Back to School Blitz: Managing the Chaos

You made it through day one of cute outfits, school supplies, and back to school pictures. Now the reality of the season hits you in full force: parent-teacher nights, bagged lunches, extracurricular activities galore!  How can it be that just last week you were wiping the sand from your summer flip flops? It’s easy to feel overwhelmed as a parent, and your kids might also be experiencing huge spikes in their levels of anxiety.  Remember these tips to make the transition smoother for the entire family.

Bedtime schedule

It is important to introduce healthy sleep patterns and keep those patterns throughout the entire week. During the summer our kids might have gotten used to late nights and sleeping in, and it is a shock to their system to suddenly wake up earlier than usual- while it is still dark outside, no less! Remind your kids that going to bed early is not a punishment, but instead it sets the stage for success by improving their attention, memory and general positive attitude the next day.

 Be prepared!

 Arm yourself over the weekend with healthy snacks and easy to assemble lunch options. This will save you a frantic trip to Kroger at 10:00pm on a school night. Take the time each evening (and have your kids help) to prepare lunch, book bags and next day’s clothes. This will save you time and energy in the morning to deal with those frantic searches for favorite hair bands, glasses and missing shoes.

 Visual calendar

 With all the apps and reminders on our electronic devices, you might think the old magnetic white board has outgrown its purpose. Don’t underestimate the power of having a constant visual reminder somewhere in the house of all family members’ different commitments and To Do’s. It gives your child a sense of ownership to make “add ons” to their schedule themselves and lessens your load by giving them ownership to fill their own water bottle or find their mud clogged cleats in the garage before practice.

#####

=== WHAT YOU NEED TO DO ===
A - Please answer these questions about the back-to-school tips:
(i) Which store does the text mention for a late-night trip on a school night?
(ii) What three things does going to bed early improve the next day, according to the text?
(iii) What might you think has outgrown its purpose, given all the apps and reminders on electronic devices?
B - Write out the back-to-school tips again, beginning at "Back to School Blitz: Managing" and stopping after "the entire family.". Swap "flip flops" for "sandals".

#####

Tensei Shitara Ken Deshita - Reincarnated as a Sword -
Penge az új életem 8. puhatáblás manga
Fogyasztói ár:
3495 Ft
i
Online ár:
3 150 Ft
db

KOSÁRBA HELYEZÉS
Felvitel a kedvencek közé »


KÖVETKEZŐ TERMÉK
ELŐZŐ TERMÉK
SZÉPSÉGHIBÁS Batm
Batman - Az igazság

#####

=== ANSWERS FOR THE EXERCISE ===
A -
(i) Kroger
(ii) Attention, memory and general positive attitude
(iii) The old magnetic white board

B -
Back to School Blitz: Managing the Chaos

You made it through day one of cute outfits, school supplies, and back to school pictures. Now the reality of the season hits you in full force: parent-teacher nights, bagged lunches, extracurricular activities galore!  How can it be that just last week you were wiping the sand from your summer sandals? It’s easy to feel overwhelmed as a parent, and your kids might also be experiencing huge spikes in their levels of anxiety.  Remember these tips to make the transition smoother for the entire family.